_Textauszug:_
Die Analysekategorie „Raum“ wurde seit dem spatial turn in den Kulturwissenschaften in vielen Kontexten und Disziplinen erfolgreich nutzbar gemacht. An Überlegungen von Theoretikern wie Henri Lefebvre und Edward W. Soja anknüpfend, wird Raum hierbei als sozial konstruiert und durch Praktiken angeeignet verstanden. Die Kategorie (soziales) Geschlecht wird in der Feministischen Theorie und den gender studies ebenfalls als sozial konstruiert und normiert sowie performativ hervorgebracht begriffen. Bei dieser Konstruktion und Normierung von Geschlecht spielen die soziale Produktion von Raum, die Aneignung von oder Exklusion aus verschiedenen Räumen eine wichtige Rolle. Die Auseinandersetzung mit der Verschränkung und wechselseitigen Bedingtheit von Geschlecht und Raum kann daher neue Perspektiven auf alte Fragestellungen bieten. Im Workshop sollten Befunde des „doing space by doing gender“ aus der sozial- und kulturhistorischen sowie philologischen Forschung zusammengetragen und diskutiert werden. Besonderes Augenmerk sollte dabei der geschlechtsspezifischen Zugänglichkeit oder auch Unzugänglichkeit von realen oder metaphorischen (Wissens-) Räumen gelten. So wurde nach Inklusions- oder Exklusionsmechanismen und den daraus potenziell resultierenden Konflikten ebenso gefragt wie nach möglichen Interdependenzen zwischen Geschlecht und weiteren Differenzkategorien wie ethnische Zugehörigkeit, Klasse, Religion oder Körper. Die Beschäftigung mit dem Körper als (Verhandlungs-)Raum sexueller Identität sowie als materiell verfasstes Artefakt oder Aktant räumlicher Praktiken stellte einen weiteren Schwerpunkt des Workshops dar. Auch der Frage nach geschlechtlichen Konstruktionen und Konstellationen im virtuellen Raum sollte nachgegangen werden.

_Verfügbare Datensätze:_
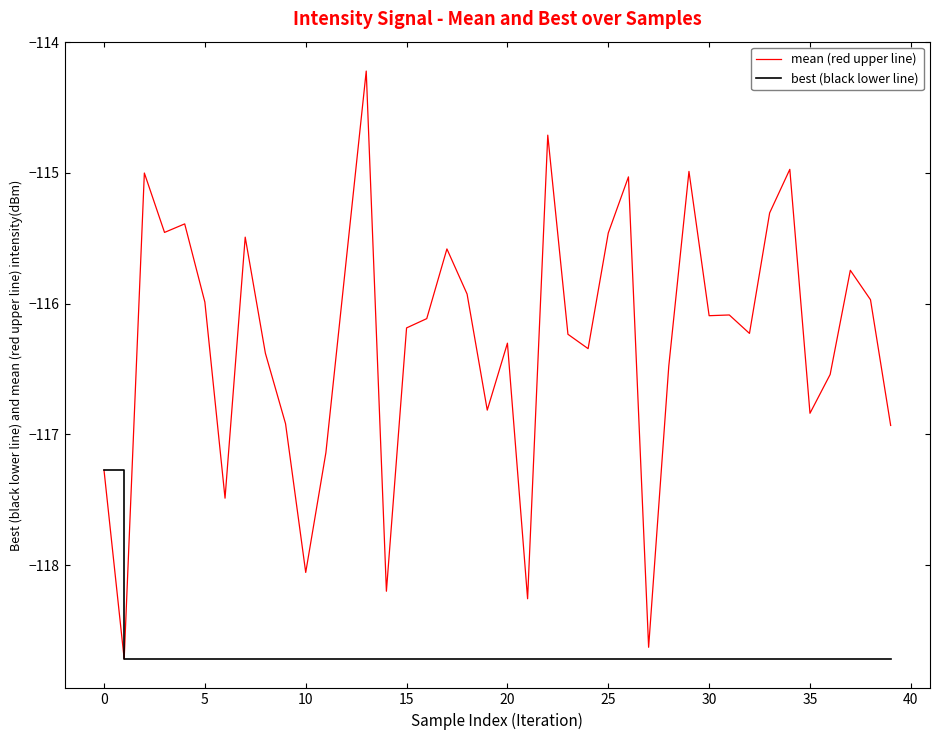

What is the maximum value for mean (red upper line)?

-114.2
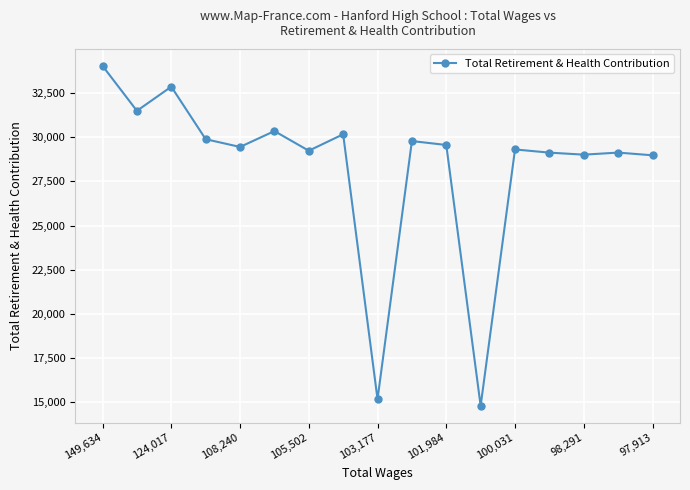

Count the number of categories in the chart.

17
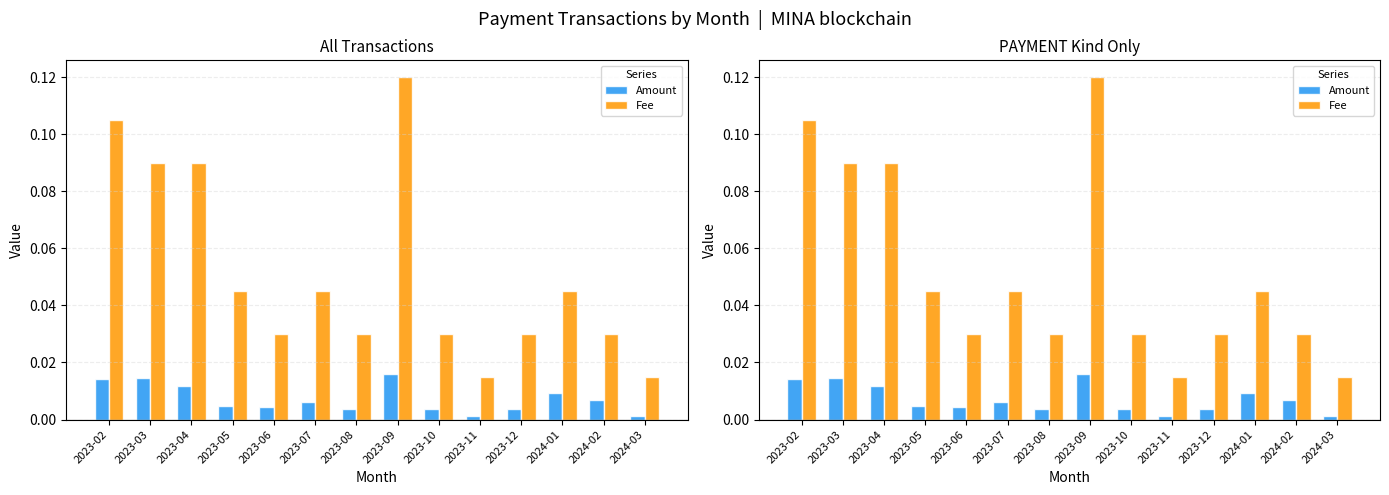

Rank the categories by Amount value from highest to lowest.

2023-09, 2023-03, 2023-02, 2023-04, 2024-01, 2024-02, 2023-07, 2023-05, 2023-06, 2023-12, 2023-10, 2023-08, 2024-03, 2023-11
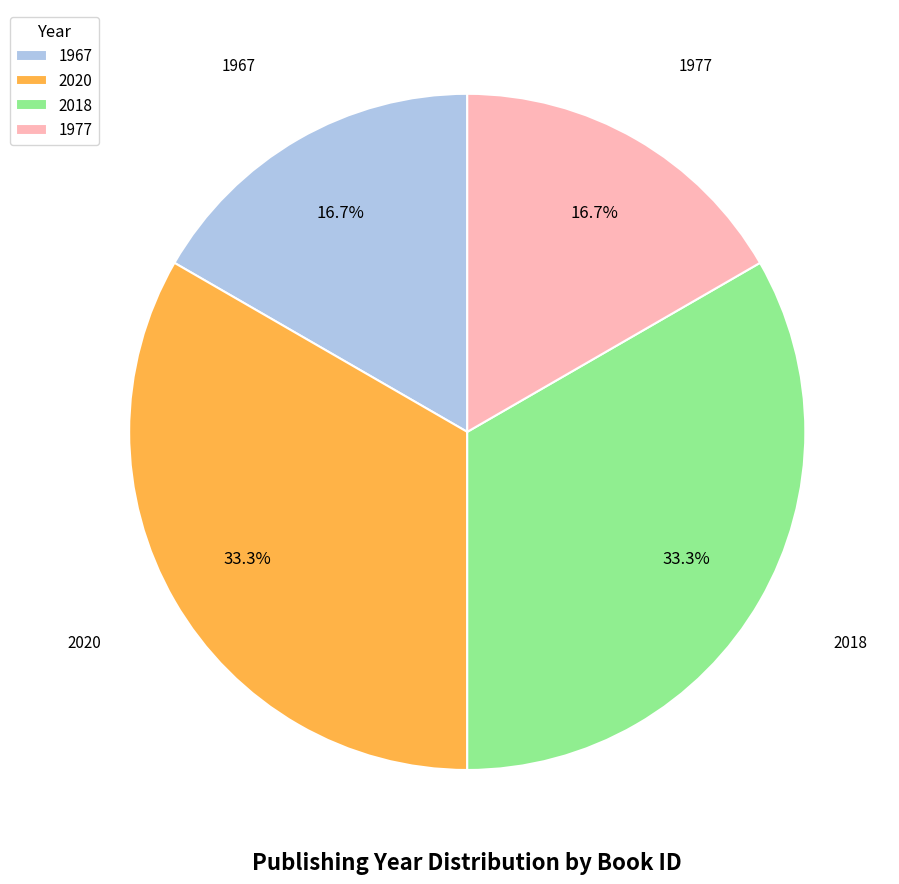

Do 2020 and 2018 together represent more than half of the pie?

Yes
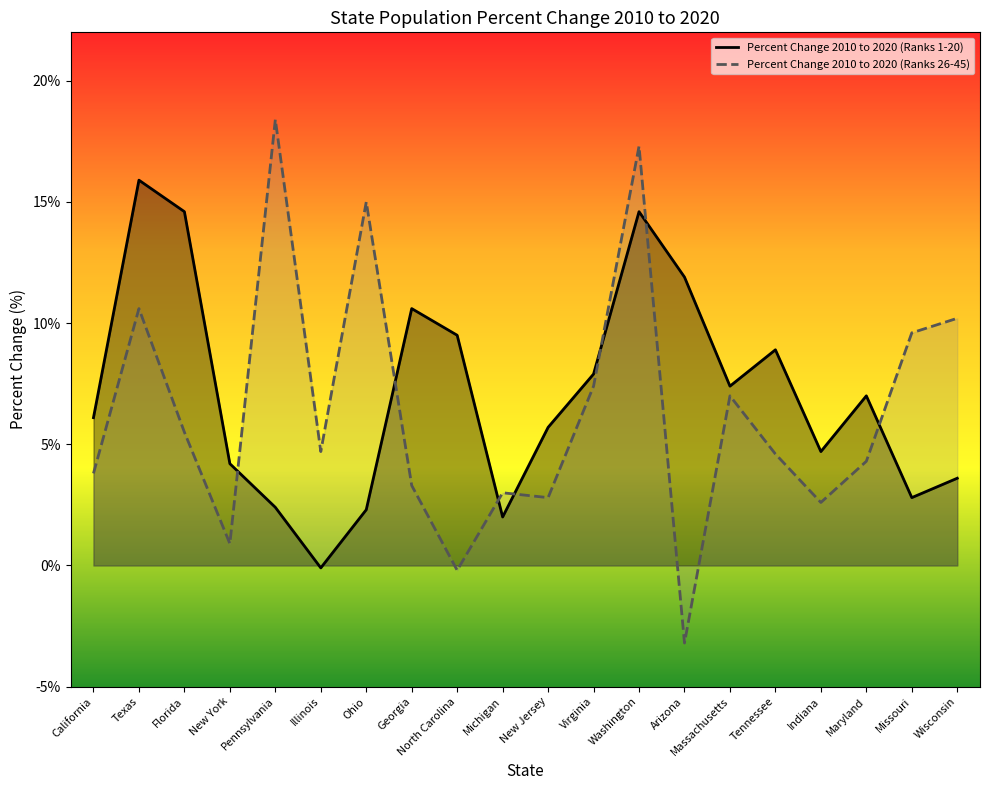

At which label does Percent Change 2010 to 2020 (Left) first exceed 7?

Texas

_Folgendes bearbeiten:_
• 1. An die Überlegungen welcher Theoretiker knüpft laut dem Textauszug das Verständnis von Raum als sozial konstruiert an?
• 2. Wandle die Zeilen der Datensätze ab der Zeile mit „2023-08, 2024-03, 2023-11“ bis einschließlich zum Ende der Datensätze in eine Markdown-Tabelle mit den Spalten „Nr.“ und „Zeile“ um. Lass dabei Leerzeilen und die Bilder weg.

_Antworten der Reihe:_
• 1. Henri Lefebvre und Edward W. Soja

• 2.
| Nr. | Zeile |
|---|---|
| 1 | 2023-09, 2023-03, 2023-02, 2023-04, 2024-01, 2024-02, 2023-07, 2023-05, 2023-06, 2023-12, 2023-10, 2023-08, 2024-03, 2023-11 |
| 2 | Do 2020 and 2018 together represent more than half of the pie? |
| 3 | Yes |
| 4 | At which label does Percent Change 2010 to 2020 (Left) first exceed 7? |
| 5 | Texas |